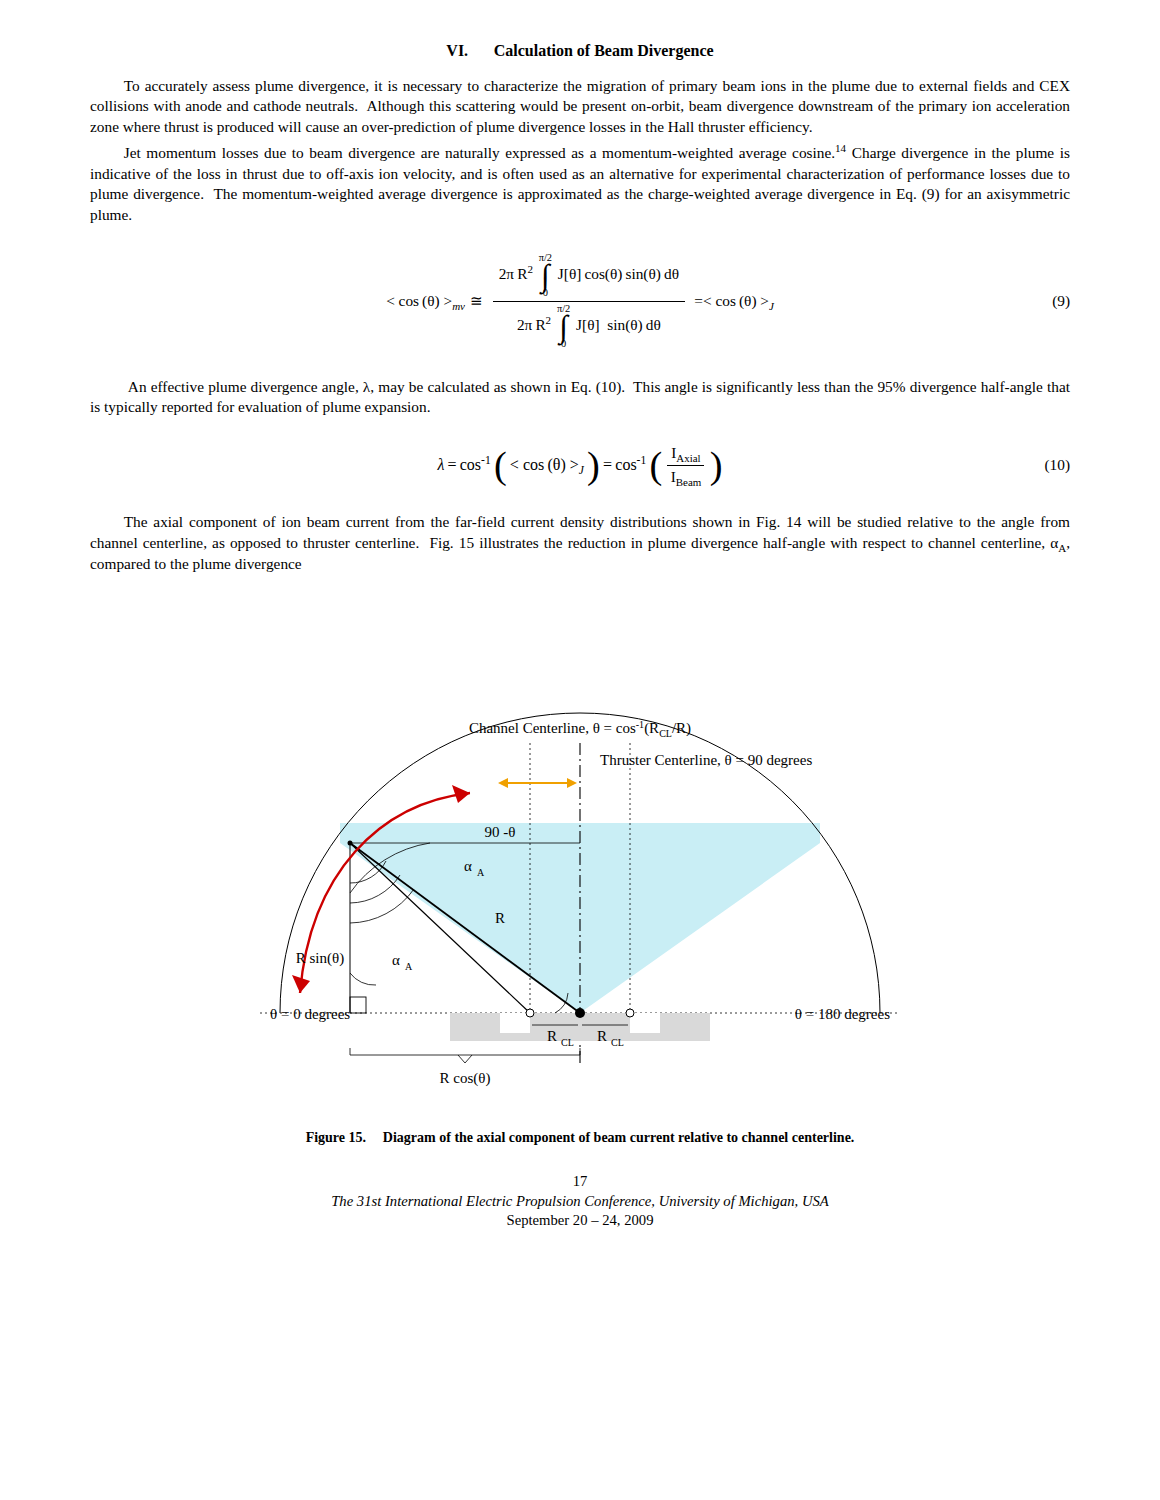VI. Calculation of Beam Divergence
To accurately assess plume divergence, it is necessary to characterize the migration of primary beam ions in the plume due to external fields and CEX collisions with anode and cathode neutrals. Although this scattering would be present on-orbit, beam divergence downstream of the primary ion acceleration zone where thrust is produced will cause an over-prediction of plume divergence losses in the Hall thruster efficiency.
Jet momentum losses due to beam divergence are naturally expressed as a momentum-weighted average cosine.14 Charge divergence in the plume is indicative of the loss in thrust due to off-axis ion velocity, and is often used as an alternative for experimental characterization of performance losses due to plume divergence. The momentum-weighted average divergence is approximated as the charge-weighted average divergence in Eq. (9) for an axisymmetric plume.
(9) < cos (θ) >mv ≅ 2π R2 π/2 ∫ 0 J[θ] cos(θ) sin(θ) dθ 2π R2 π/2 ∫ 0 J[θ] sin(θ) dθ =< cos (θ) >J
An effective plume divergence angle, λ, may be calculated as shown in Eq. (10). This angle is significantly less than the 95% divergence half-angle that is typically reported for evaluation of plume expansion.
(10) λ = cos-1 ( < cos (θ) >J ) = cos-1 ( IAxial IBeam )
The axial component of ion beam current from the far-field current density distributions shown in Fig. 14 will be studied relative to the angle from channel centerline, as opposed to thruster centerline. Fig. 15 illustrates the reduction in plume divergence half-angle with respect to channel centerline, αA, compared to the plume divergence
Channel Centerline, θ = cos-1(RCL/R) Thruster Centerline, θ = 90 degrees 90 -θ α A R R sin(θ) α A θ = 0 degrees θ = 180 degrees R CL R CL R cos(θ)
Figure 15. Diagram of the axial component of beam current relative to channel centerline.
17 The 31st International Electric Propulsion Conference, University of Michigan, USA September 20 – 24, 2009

--

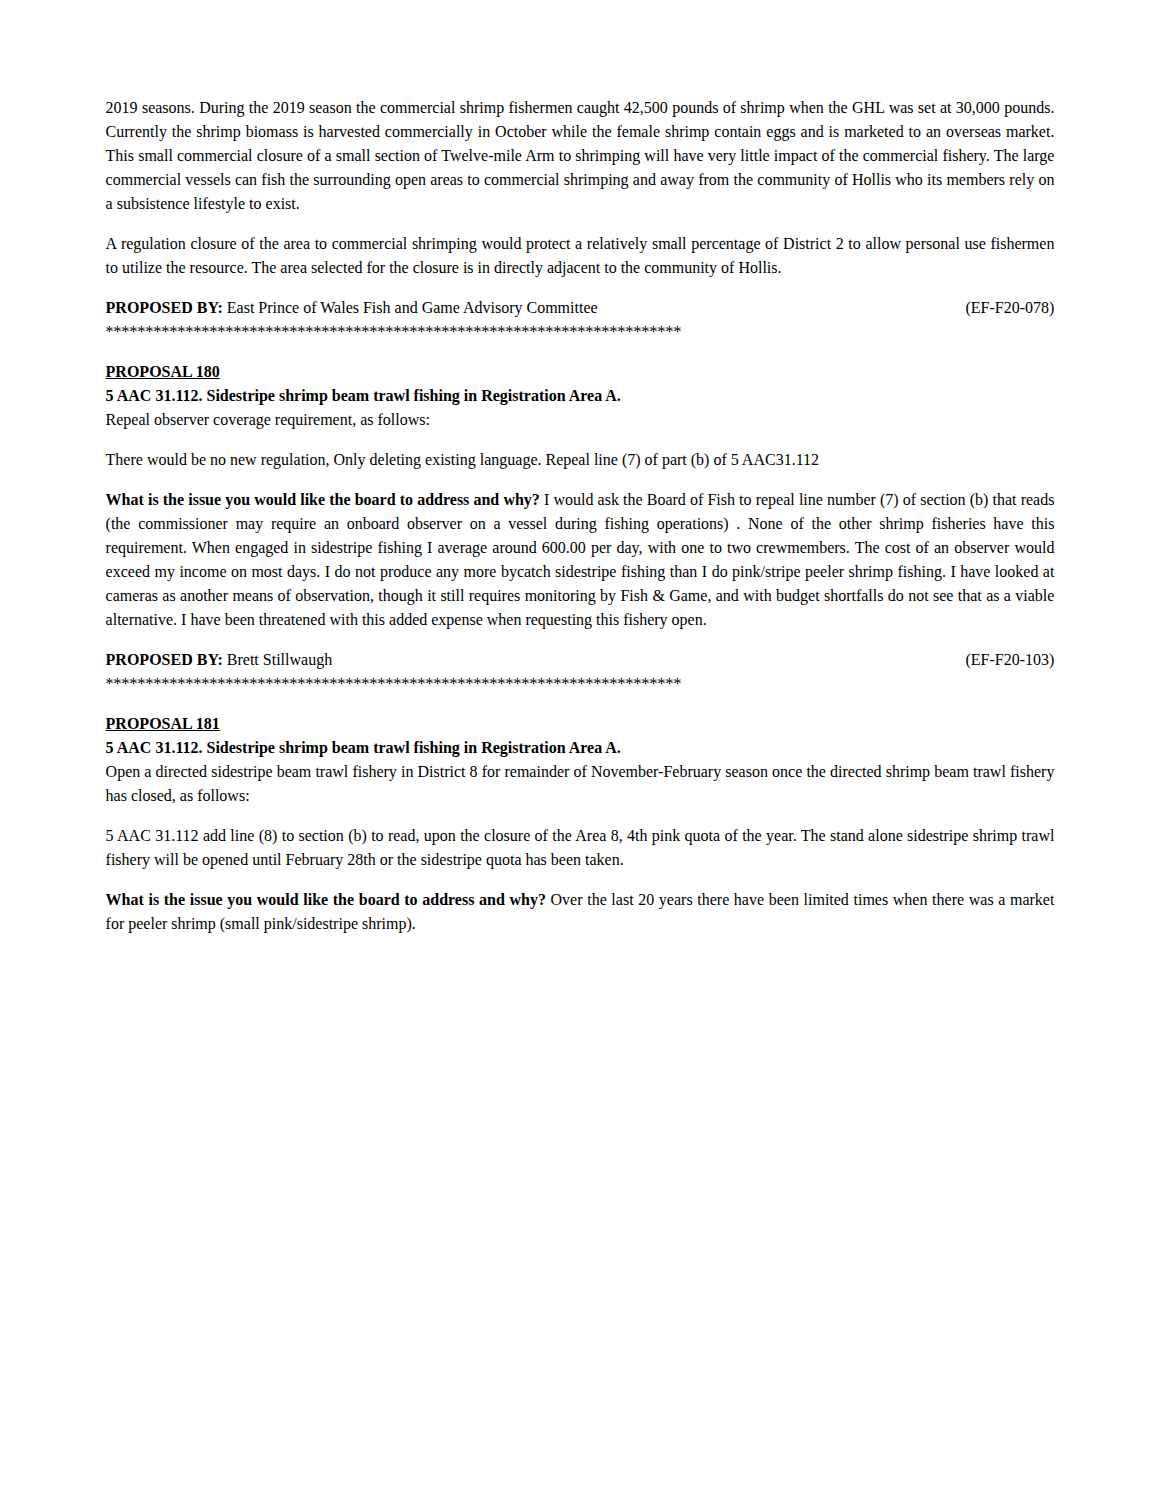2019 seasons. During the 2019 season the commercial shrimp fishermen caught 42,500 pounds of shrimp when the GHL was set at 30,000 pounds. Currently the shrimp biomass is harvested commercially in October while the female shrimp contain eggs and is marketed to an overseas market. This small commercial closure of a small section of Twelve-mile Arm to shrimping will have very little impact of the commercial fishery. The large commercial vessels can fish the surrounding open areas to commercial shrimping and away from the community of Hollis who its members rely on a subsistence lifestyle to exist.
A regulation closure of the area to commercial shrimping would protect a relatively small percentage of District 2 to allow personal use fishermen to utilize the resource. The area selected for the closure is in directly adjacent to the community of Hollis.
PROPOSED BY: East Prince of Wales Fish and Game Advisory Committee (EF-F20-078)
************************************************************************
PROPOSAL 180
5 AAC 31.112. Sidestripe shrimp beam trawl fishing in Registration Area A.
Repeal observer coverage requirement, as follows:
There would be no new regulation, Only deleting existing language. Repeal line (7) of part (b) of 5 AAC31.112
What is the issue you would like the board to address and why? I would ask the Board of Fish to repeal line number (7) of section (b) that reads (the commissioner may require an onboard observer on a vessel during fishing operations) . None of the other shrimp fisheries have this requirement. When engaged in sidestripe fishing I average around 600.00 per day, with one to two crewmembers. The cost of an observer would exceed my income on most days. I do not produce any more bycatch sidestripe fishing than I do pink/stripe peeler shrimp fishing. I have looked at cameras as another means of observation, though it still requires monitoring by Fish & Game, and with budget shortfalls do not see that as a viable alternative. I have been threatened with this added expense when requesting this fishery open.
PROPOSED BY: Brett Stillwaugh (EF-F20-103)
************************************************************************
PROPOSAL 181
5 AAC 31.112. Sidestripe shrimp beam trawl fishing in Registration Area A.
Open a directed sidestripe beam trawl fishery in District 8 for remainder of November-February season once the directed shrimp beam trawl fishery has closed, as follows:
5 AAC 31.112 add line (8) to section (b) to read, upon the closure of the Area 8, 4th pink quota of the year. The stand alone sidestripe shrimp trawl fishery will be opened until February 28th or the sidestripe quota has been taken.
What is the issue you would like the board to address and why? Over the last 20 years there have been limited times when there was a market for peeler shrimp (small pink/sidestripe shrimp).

--

From the records above, pick out and copy each line holding the word "follows".

Repeal observer coverage requirement, as follows:
Open a directed sidestripe beam trawl fishery in District 8 for remainder of November-February season once the directed shrimp beam trawl fishery has closed, as follows:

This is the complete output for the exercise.